Top of Records for processing

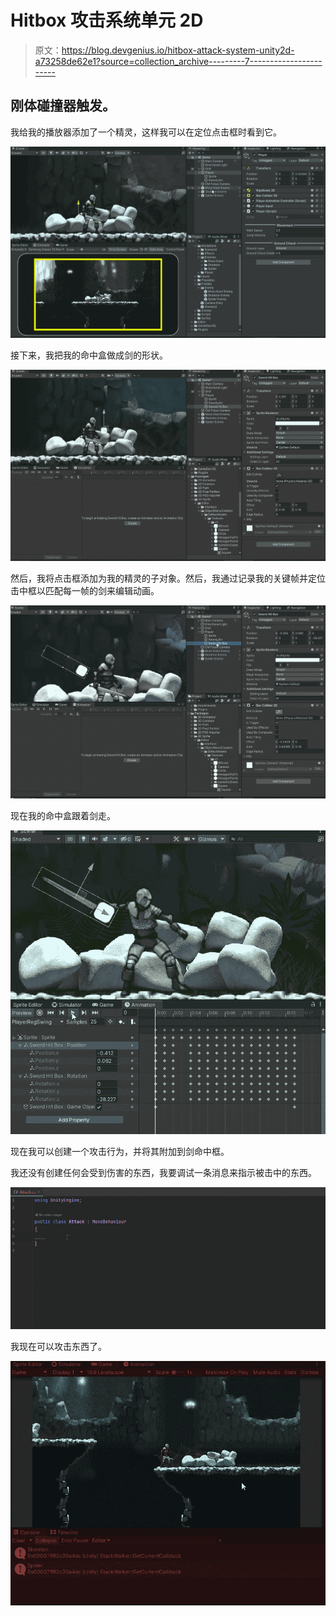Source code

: # Hitbox 攻击系统单元 2D

> 原文：<https://blog.devgenius.io/hitbox-attack-system-unity2d-a73258de62e1?source=collection_archive---------7----------------------->

## 刚体碰撞器触发。

我给我的播放器添加了一个精灵，这样我可以在定位点击框时看到它。

![](img/7923c00378dea832a40ecd4f2fe7dde2.png)

接下来，我把我的命中盒做成剑的形状。

![](img/801ed7283871c63c24a9b67a178792a8.png)

然后，我将点击框添加为我的精灵的子对象。然后，我通过记录我的关键帧并定位击中框以匹配每一帧的剑来编辑动画。

![](img/e2f2a1f76d718029916473ed5b57f515.png)

现在我的命中盒跟着剑走。

![](img/4a4f34d719a27fc43674cfc83ed84a12.png)

现在我可以创建一个攻击行为，并将其附加到剑命中框。

我还没有创建任何会受到伤害的东西，我要调试一条消息来指示被击中的东西。

![](img/585e6d39d843f25c17edf96642aa5187.png)

我现在可以攻击东西了。

![](img/c6c54c5af3726b466ba1f629b6569924.png)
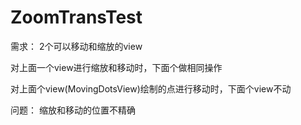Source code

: # ZoomTransTest
需求：
2个可以移动和缩放的view

对上面一个view进行缩放和移动时，下面个做相同操作

对上面个view(MovingDotsView)绘制的点进行移动时，下面个view不动


问题：
缩放和移动的位置不精确
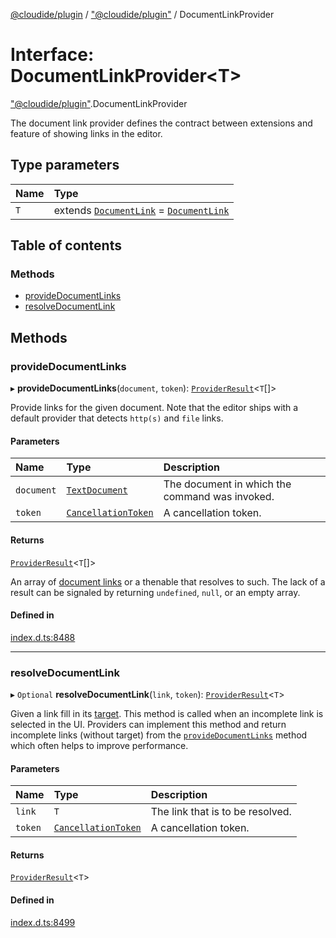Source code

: [@cloudide/plugin](../README.md) / ["@cloudide/plugin"](../modules/_cloudide_plugin_.md) / DocumentLinkProvider

# Interface: DocumentLinkProvider<T\>

["@cloudide/plugin"](../modules/_cloudide_plugin_.md).DocumentLinkProvider

The document link provider defines the contract between extensions and feature of showing
links in the editor.

## Type parameters

| Name | Type |
| :------ | :------ |
| `T` | extends [`DocumentLink`](../classes/cloudide_plugin_.DocumentLink.md) = [`DocumentLink`](../classes/cloudide_plugin_.DocumentLink.md) |

## Table of contents

### Methods

- [provideDocumentLinks](cloudide_plugin_.DocumentLinkProvider.md#providedocumentlinks)
- [resolveDocumentLink](cloudide_plugin_.DocumentLinkProvider.md#resolvedocumentlink)

## Methods

### provideDocumentLinks

▸ **provideDocumentLinks**(`document`, `token`): [`ProviderResult`](../modules/_cloudide_plugin_.md#providerresult)<`T`[]\>

Provide links for the given document. Note that the editor ships with a default provider that detects
`http(s)` and `file` links.

#### Parameters

| Name | Type | Description |
| :------ | :------ | :------ |
| `document` | [`TextDocument`](cloudide_plugin_.TextDocument.md) | The document in which the command was invoked. |
| `token` | [`CancellationToken`](cloudide_plugin_.CancellationToken.md) | A cancellation token. |

#### Returns

[`ProviderResult`](../modules/_cloudide_plugin_.md#providerresult)<`T`[]\>

An array of [document links](#DocumentLink) or a thenable that resolves to such. The lack of a result
can be signaled by returning `undefined`, `null`, or an empty array.

#### Defined in

[index.d.ts:8488](https://github.com/shuyaqian/cloudide-plugin-api/blob/26b31b9/index.d.ts#L8488)

___

### resolveDocumentLink

▸ `Optional` **resolveDocumentLink**(`link`, `token`): [`ProviderResult`](../modules/_cloudide_plugin_.md#providerresult)<`T`\>

Given a link fill in its [target](#DocumentLink.target). This method is called when an incomplete
link is selected in the UI. Providers can implement this method and return incomplete links
(without target) from the [`provideDocumentLinks`](#DocumentLinkProvider.provideDocumentLinks) method which
often helps to improve performance.

#### Parameters

| Name | Type | Description |
| :------ | :------ | :------ |
| `link` | `T` | The link that is to be resolved. |
| `token` | [`CancellationToken`](cloudide_plugin_.CancellationToken.md) | A cancellation token. |

#### Returns

[`ProviderResult`](../modules/_cloudide_plugin_.md#providerresult)<`T`\>

#### Defined in

[index.d.ts:8499](https://github.com/shuyaqian/cloudide-plugin-api/blob/26b31b9/index.d.ts#L8499)
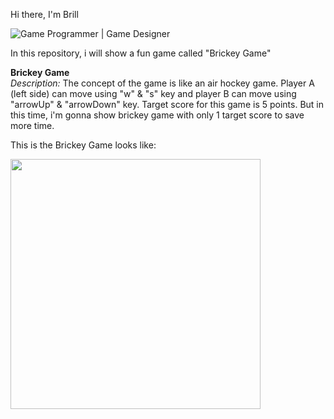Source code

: Hi there, I'm Brill

![Game Programmer | Game Designer ](https://github.com/brillbray/GamesPortofolios/assets/127038837/ffcc0419-d973-4468-907c-1a4568abe999)

In this repository, i  will show a fun game called "Brickey Game" 

**Brickey Game**
<br>
_Description:_
The concept of the game is like an air hockey game. Player A (left side) can move using "w" & "s" key and player B can move using "arrowUp" & "arrowDown" key. Target score for this game is 5 points. But in this time, i'm gonna show brickey game with only 1 target score to save more time.

This is the Brickey Game looks like:

<img style="width: 400px" src="https://github.com/brillbray/Brickey-Game/assets/127038837/72ad6fb2-9c71-4903-9578-cb0fbfacedf6">


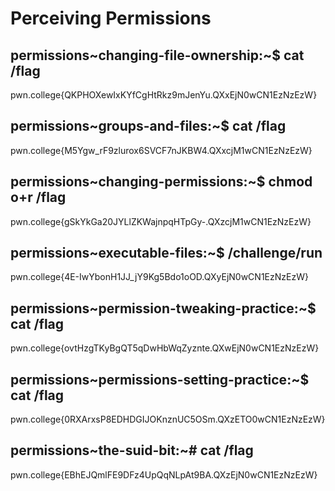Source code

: # Perceiving Permissions
## permissions~changing-file-ownership:~$ cat /flag
pwn.college{QKPHOXewIxKYfCgHtRkz9mJenYu.QXxEjN0wCN1EzNzEzW}
## permissions~groups-and-files:~$ cat /flag 
pwn.college{M5Ygw_rF9zlurox6SVCF7nJKBW4.QXxcjM1wCN1EzNzEzW}
## permissions~changing-permissions:~$ chmod o+r /flag
pwn.college{gSkYkGa20JYLlZKWajnpqHTpGy-.QXzcjM1wCN1EzNzEzW}
## permissions~executable-files:~$ /challenge/run
pwn.college{4E-IwYbonH1JJ_jY9Kg5Bdo1oOD.QXyEjN0wCN1EzNzEzW}
## permissions~permission-tweaking-practice:~$ cat /flag
pwn.college{ovtHzgTKyBgQT5qDwHbWqZyznte.QXwEjN0wCN1EzNzEzW}
## permissions~permissions-setting-practice:~$ cat /flag
pwn.college{0RXArxsP8EDHDGIJOKnznUC5OSm.QXzETO0wCN1EzNzEzW}
## permissions~the-suid-bit:~# cat /flag
pwn.college{EBhEJQmlFE9DFz4UpQqNLpAt9BA.QXzEjN0wCN1EzNzEzW}
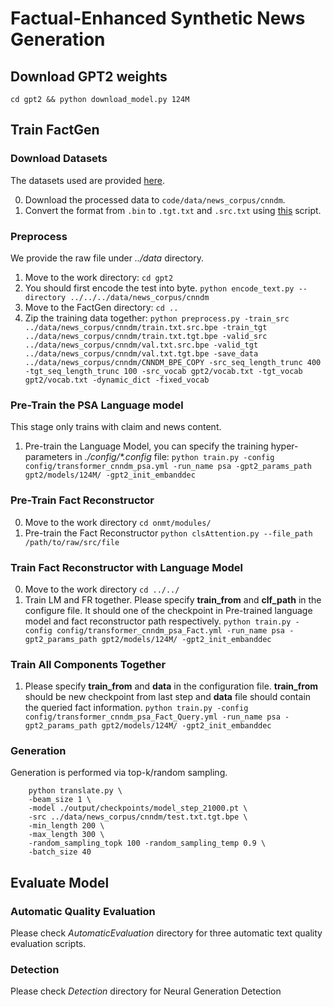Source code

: # Factual-Enhanced Synthetic News Generation

## Download GPT2 weights

`cd gpt2 && python download_model.py 124M`

## Train FactGen

### Download Datasets

The datasets used are provided [here](https://github.com/abisee/cnn-dailymail).

0. Download the processed data to `code/data/news_corpus/cnndm`.
1. Convert the format from `.bin` to `.tgt.txt` and `.src.txt` using [this](https://gist.github.com/jorgeramirez/15286b588dc2669ced95bbf6a6803420) script.

### Preprocess

We provide the raw file under *../data* directory.

1. Move to the work directory:
`cd gpt2`
2. You should first encode the test into byte.
`python encode_text.py --directory ../../../data/news_corpus/cnndm`
3. Move to the FactGen directory:
`cd ..`
4. Zip the training data together:
`python preprocess.py -train_src ../data/news_corpus/cnndm/train.txt.src.bpe -train_tgt ../data/news_corpus/cnndm/train.txt.tgt.bpe -valid_src ../data/news_corpus/cnndm/val.txt.src.bpe -valid_tgt ../data/news_corpus/cnndm/val.txt.tgt.bpe -save_data ../data/news_corpus/cnndm/CNNDM_BPE_COPY -src_seq_length_trunc 400 -tgt_seq_length_trunc 100 -src_vocab gpt2/vocab.txt -tgt_vocab gpt2/vocab.txt -dynamic_dict -fixed_vocab`

### Pre-Train the PSA Language model

This stage only trains with claim and news content.

1. Pre-train the Language Model, you can specify the training hyper-parameters in *./config/\*.config* file:
`python train.py -config config/transformer_cnndm_psa.yml -run_name psa -gpt2_params_path gpt2/models/124M/ -gpt2_init_embanddec`

### Pre-Train Fact Reconstructor

0. Move to the work directory `cd onmt/modules/`
1. Pre-train the Fact Reconstructor
`python clsAttention.py --file_path /path/to/raw/src/file`

### Train Fact Reconstructor with Language Model

0. Move to the work directory `cd ../../`
1. Train LM and FR together. Please specify **train_from** and **clf_path** in the configure file. It should one of the checkpoint in Pre-trained language model and fact reconstructor path respectively. 
`python train.py -config config/transformer_cnndm_psa_Fact.yml -run_name psa -gpt2_params_path gpt2/models/124M/ -gpt2_init_embanddec`

### Train All Components Together

1. Please specify **train_from** and **data** in the configuration file. **train_from** should be new checkpoint from last step and **data** file should contain the queried fact information.
`python train.py -config config/transformer_cnndm_psa_Fact_Query.yml -run_name psa -gpt2_params_path gpt2/models/124M/ -gpt2_init_embanddec`

### Generation

Generation is performed via top-k/random sampling.

        python translate.py \
        -beam_size 1 \
        -model ./output/checkpoints/model_step_21000.pt \
        -src ../data/news_corpus/cnndm/test.txt.tgt.bpe \
        -min_length 200 \
        -max_length 300 \
        -random_sampling_topk 100 -random_sampling_temp 0.9 \
        -batch_size 40


## Evaluate Model

### Automatic Quality Evaluation
Please check *AutomaticEvaluation* directory for three automatic text quality evaluation scripts. 

### Detection
Please check *Detection* directory for Neural Generation Detection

Bottom of Records for processing

What to produce -> What is needed is a verbatim copy of every line in the records above from the one containing "## permissions~changing-permissions:~$ chmod" down to the one containing "## permissions~permission-tweaking-practice:~$ cat", both included, and nothing more.

Reply ->
## permissions~changing-permissions:~$ chmod o+r /flag
pwn.college{gSkYkGa20JYLlZKWajnpqHTpGy-.QXzcjM1wCN1EzNzEzW}
## permissions~executable-files:~$ /challenge/run
pwn.college{4E-IwYbonH1JJ_jY9Kg5Bdo1oOD.QXyEjN0wCN1EzNzEzW}
## permissions~permission-tweaking-practice:~$ cat /flag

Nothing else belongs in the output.